Last night both democratic candidates for President were in my hometown. Having become thoroughly disenchanted with Bernie, I decided to try and hear Hillary Clinton speaking at my old university.

I got in line about an hour and fifteen minute before the doors were set to open, in hindsight far too late. I didn’t get in the door, or even get all that close to the door. In the end, I had the opportunity to listen to the speech from outside the room where myself, about a thousand others and a group of protestors all waited with the slim hope that we might see the Secretary walking in or out of the building.

No such luck.

But I left the university with a deeper sense of accomplishment and contentment than I thought I would. Though I waited for Hillary and never got to see her, I was nonetheless comforted and excited by the whole experience.
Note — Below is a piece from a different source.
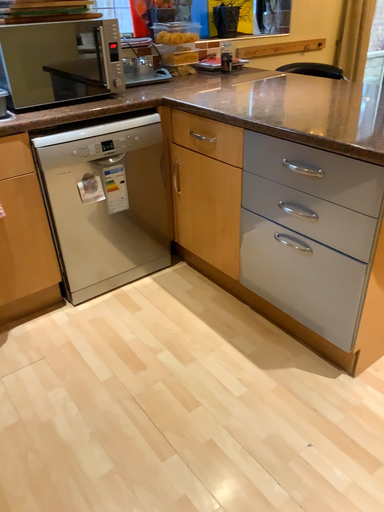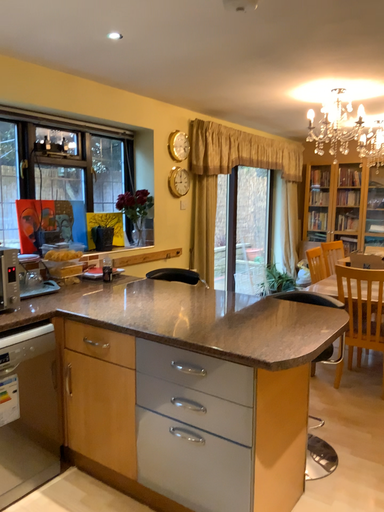
Question: How did the camera likely rotate when shooting the video?

Choices:
 (A) rotated downward
 (B) rotated upward

Answer: (B)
The crowd was amazing. It was a lot larger than people anticipated and snaked across much of the campus. Though we were waiting in the sun in Southern California, the atmosphere was light-hearted; everyone just hoped they could get a seat. People were talking about politics and issues with complete strangers. As a person deeply interested in politics but who had never attended a rally, this was a fascinating experience. But what struck me most about the crowd was the diversity. People of all ages, sexes, genders, races, and ethnicities were lined up together. This seemed to be more than a political moment; it was an American moment.

I was even encouraged by the protestors. I was heartened to see peaceful but passionate protest and I was even more gratified by the way in which some in line listened to them or otherwise joined in light-hearted counters to their chants. When I was a student here, the Occupy Movement was in full swing and violent protests had come to our campus when the Regents of the University of California system attempted to have a meeting on our campus. When I heard there were protestors, the violence of a few years ago returned and I was nervous something would happen. The protestors were vocal throughout the whole line and even during the speech that was piped out to us. Though some were annoyed, I was gratified to see this example of free speech and messy democracy.

My experience culminated in stating in a packed area with Hillary supporters as we fervently hoped and scanned windows and doors in the hopes that the Secretary would come greet us. Though we were sorely disappointed on that front, it was wonderful to interact with the crowd and to see so many people of all ages engage in the political process so energetically.

Far from dampening my desire to go to a rally, my inability to get in seems to have kindled a deeper commitment and desire to actually get inside one of these rallies. Waiting for Hillary was truly a transformative event in my political life.